- DATA SUPPLIED -
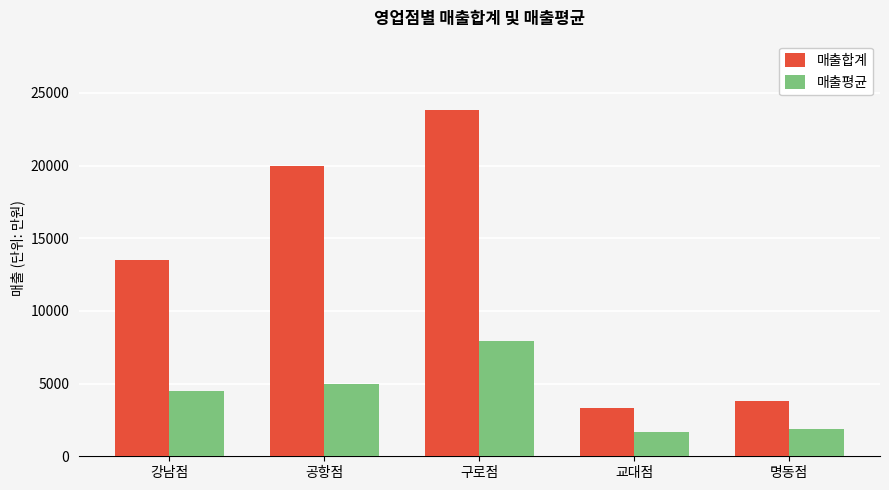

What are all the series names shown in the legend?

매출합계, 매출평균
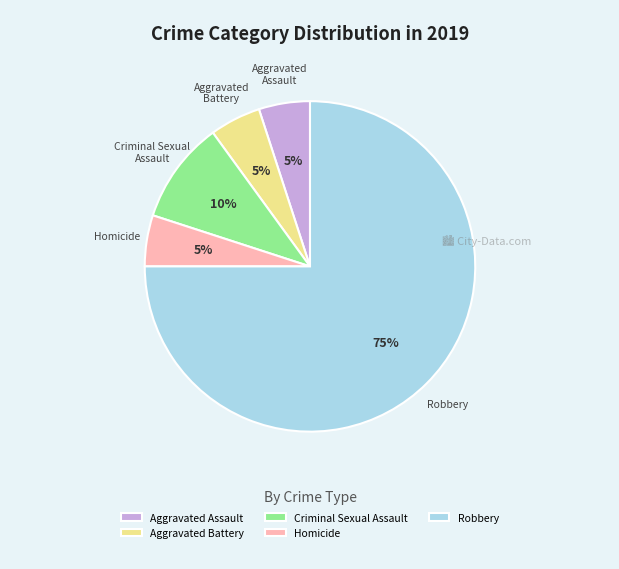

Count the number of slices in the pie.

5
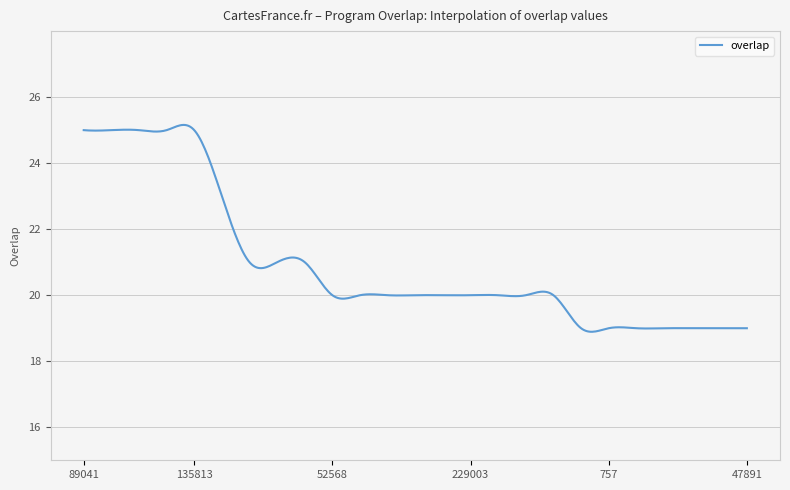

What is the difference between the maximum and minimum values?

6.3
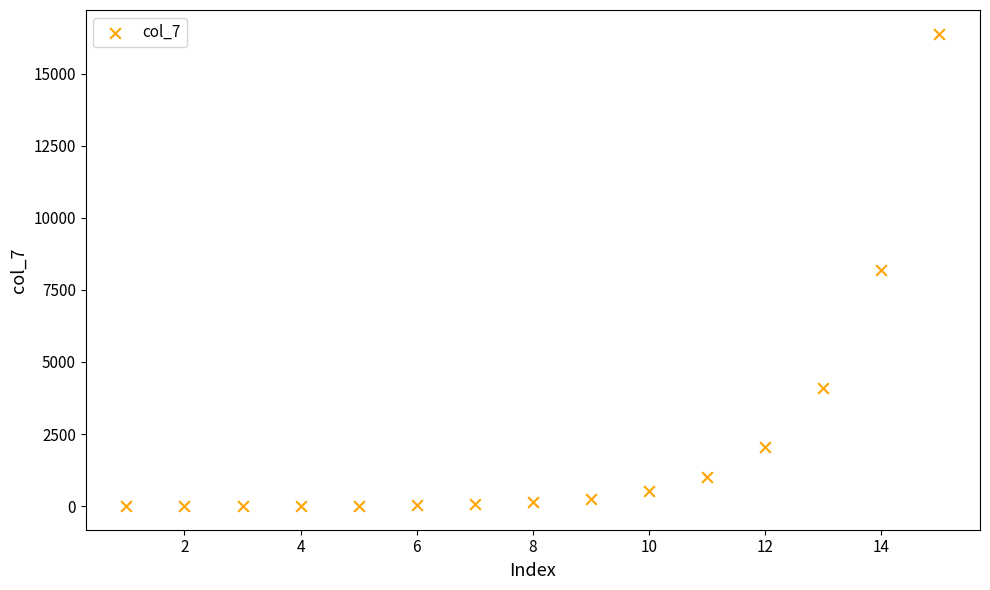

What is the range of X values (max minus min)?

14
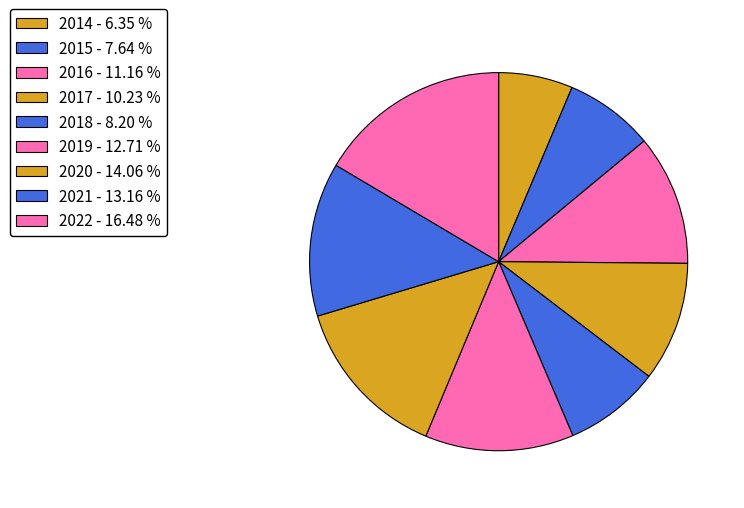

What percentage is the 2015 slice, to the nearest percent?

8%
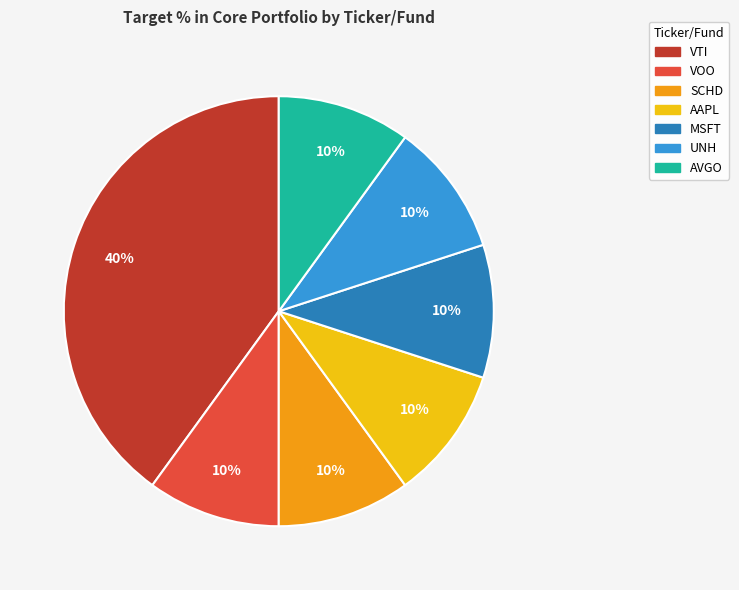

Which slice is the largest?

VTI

- YOUR TASK -
Reproduce all of the entries above with "values" substituted by "figures" wherever it occurs, leaving everything else unchanged. Leave the pictures out of your answer.

- ANSWER TO THIS EXERCISE -
What are all the series names shown in the legend?

매출합계, 매출평균

Count the number of slices in the pie.

5

What is the difference between the maximum and minimum figures?

6.3

What is the range of X figures (max minus min)?

14

What percentage is the 2015 slice, to the nearest percent?

8%

Which slice is the largest?

VTI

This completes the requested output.